= Beginning of Section =

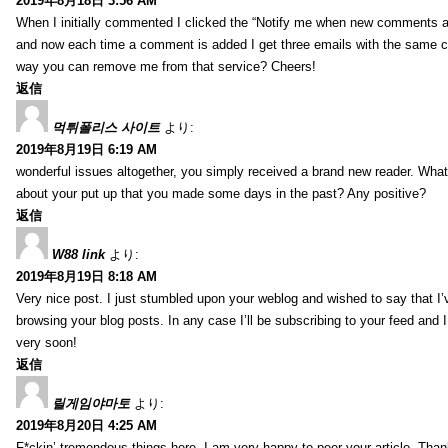
2019年8月18日 3:56 AM
When I initially commented I clicked the “Notify me when new comments 
and now each time a comment is added I get three emails with the same 
way you can remove me from that service? Cheers!
返信
먹튀폴리스 사이트
より:
2019年8月19日 6:19 AM
wonderful issues altogether, you simply received a brand new reader. Wha
about your put up that you made some days in the past? Any positive?
返信
W88 link
より:
2019年8月19日 8:18 AM
Very nice post. I just stumbled upon your weblog and wished to say that I’
browsing your blog posts. In any case I’ll be subscribing to your feed and 
very soon!
返信
릴게임야마토
より:
2019年8月20日 4:25 AM
F*ckin’ tremendous things here. I am very happy to peer your article. Than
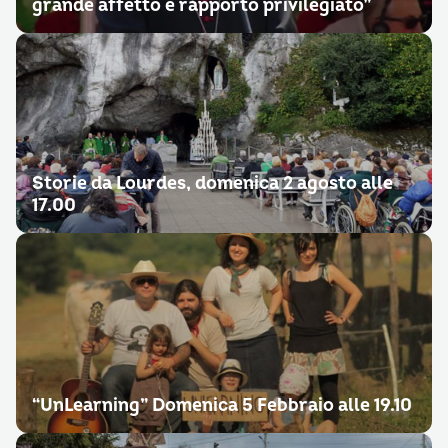
grande affetto e rapporto privilegiato”
Storie da Lourdes, domenica 2 agosto alle
17.00
“UnLearning” Domenica 5 Febbraio alle 19.10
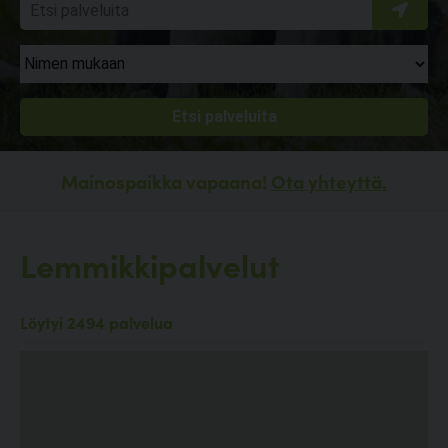
Mainospaikka vapaana!
Ota yhteyttä.
Lemmikkipalvelut
Löytyi 2494 palvelua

= End of Section =

HOW TO COMPLETE THIS TASK: When the entries above show the word "alle" in a line, copy that line out.

WRITTEN RESPONSE:
Storie da Lourdes, domenica 2 agosto alle
“UnLearning” Domenica 5 Febbraio alle 19.10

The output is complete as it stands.